Yang Diminta
Lanjutkan tulisan tentang roket SpaceX Falcon 9 di bawah ini, mulai setelah kalimat terakhirnya.

Ketika roket-roket di dunia dibuang setelah operasinya, SpaceX telah berhasil membangun roket yang fully reusable
Namanya adalah Elon Musk, pria asal Afrika Selatan yang menuntut ilmu di Kanada dan Amerika Serikat. Dia punya mimpi untuk mengkolonisasi Planet Mars,
edan. SpaceX adalah jalan yang dia pilih untuk mewujudkan mimpinya itu. Semakin sedikit orang yang meragukan mimpinya itu setelah satu demi satu misi dituntaskan oleh Falcon 9, produk 'awal' SpaceX.
|
Falcon 9 dan rencana pengembangannya |
Falcon 9 vs Soyuz
Soyuz (Rusia) adalah launch vehicle yang paling sering digunakan di dunia saat ini. Tahun lalu, peluncuran BRISAT (satelit Bank BRI) juga melibatkan salah satu anggota keluarga Soyuz. Kapasitas Soyuz tidak bisa dianggap remeh karena sudah dikembangkan sejak 1966 (bahkan saat itu Elon Musk belum lahir). Soyuz masih beroperasi sampai saat ini diwakili oleh Soyuz-2.
|
Peluncuran Soyuz |
Namun, walaupun baru lahir tahun 2000an, Falcon 9 langsung mempecundangi Soyuz secara spesifikasi. Keduanya mampu membawa
payload (muatan) hingga orbit geostasioner[1] atau 35.786 km di atas permukaan laut. Tetapi Falcon 9 mampu membawa muatan sebesar 8300 kg sampai GTO sedangkan Soyuz hanya mampu membawa 3250 kg muatan. Akibarnya, pada orbit yang lebih rendah pun (misal Low Earth Orbit atau LEO) Falcon 9 mampu membawa lebih banyak
payload. Hubungannya sederhana, lebih banyak yang bisa dibawa, lebih banyak revenue yang didapat, lebih murah biaya peluncuran per kilogram.

Data yang Diberikan
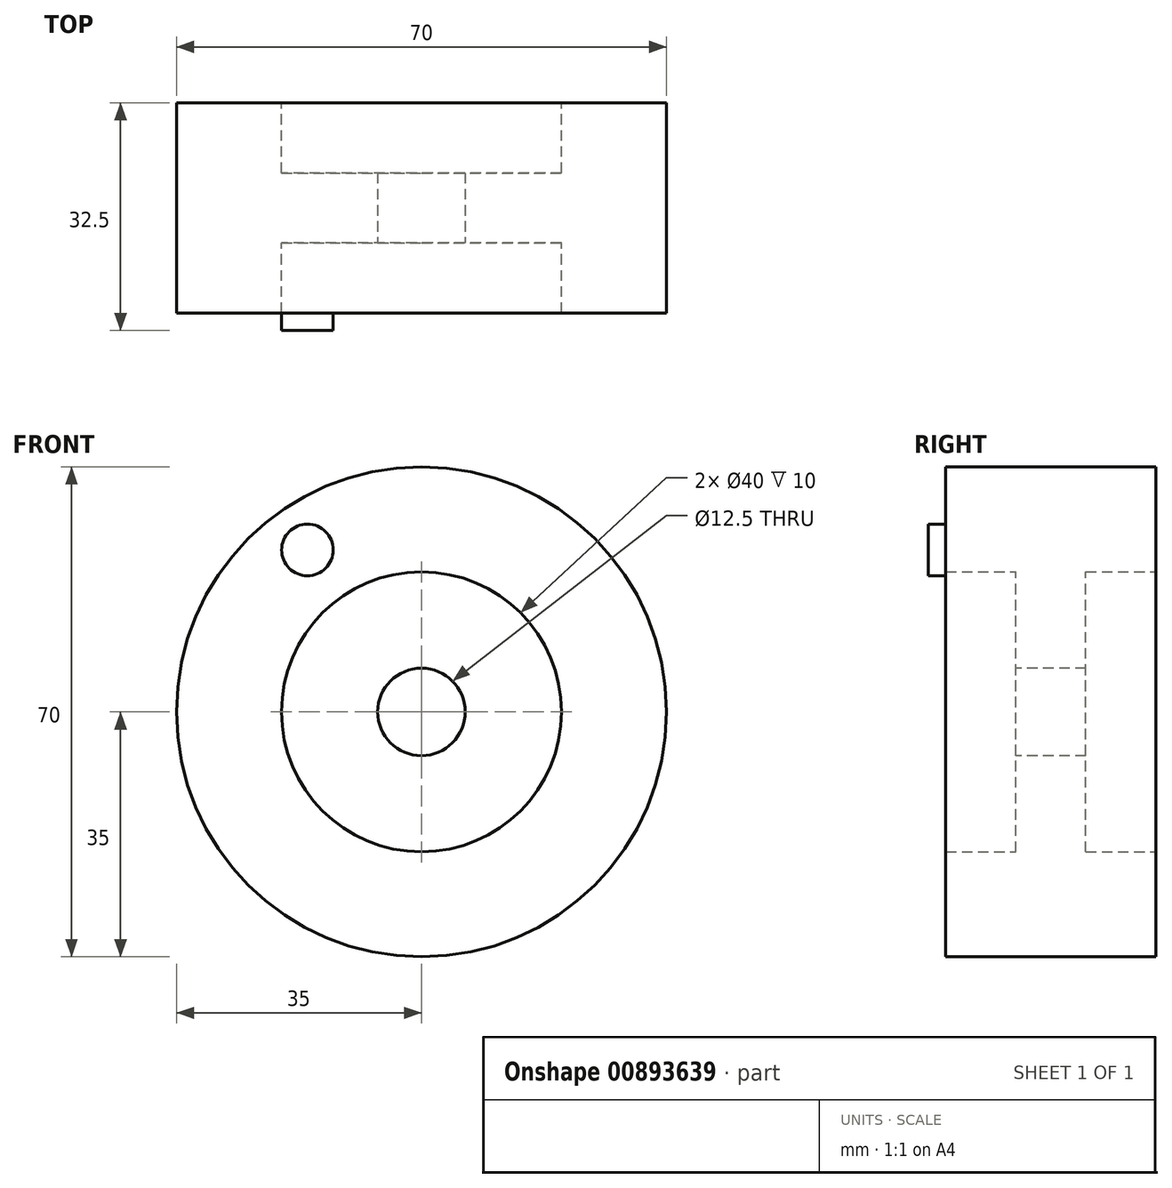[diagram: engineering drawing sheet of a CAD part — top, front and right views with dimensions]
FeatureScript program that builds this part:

Hasil Tugas
Masih banyak lagi kelebihan Falcon 9-nya SpaceX dibandingkan Soyuz. Misalnya dari segi cost per launch, 62 juta USD untuk Falcon 9 dan 80 juta USD untuk Soyuz. Lalu dari segi site peluncuran, Falcon 9 diluncurkan di Amerika (Kennedy Space Center, Cape Canaveral, dan Vandenberg). Sementara Soyuz 'harus' menyewa tempat di Kazakhtan dan Kourou, di French Guiana, sebelah Suriname di Benua Amerika yang dekat dengan garis katulistiwa. Tujuannya adalah untuk melakukan peluncuran inclinasi rendah yang hanya dapat dilakukan di dekat ekuator [2]. Inclinasi rendah menguntungkan untuk menempatkan satelit pada orbit favorit karena tidak dibutuhkan 'manuver ganti inclinasi' yang memakan biaya lumayan akibat bahan bakar yang dibutuhkan.
Tapi lebih dari itu semua, ada perbedaan yang tidak terbantahkan yaitu Soyuz tidak bisa landing. Soyuz lahir pada jaman di mana filosofi
reusable rocket belum populer. Secanggih-canggihnya Soyuz, dia tidak didesain untuk bisa kembali bumi dan mendarat utuh. Setelah stage demi stage pelepasan sukses dilakukan dan misi selesai, Soyuz dibuang dan menjadi
space debris [3] maupun rongsokan yang begitu saja jatuh ke bumi.
|
Salah satu pendaratan Falcon 9, tampak landing leg-nya terbuka |
Sementara itu, Falcon 9 telah sukses melakukan 16 pendaratan di bumi (dari 21 percobaan). Setelah melalui proses repair dan maintenance, sebagian part-nya bisa digunakan untuk misi selanjutnya. Itulah yang membuat launch cost Falcon 9 bisa murah.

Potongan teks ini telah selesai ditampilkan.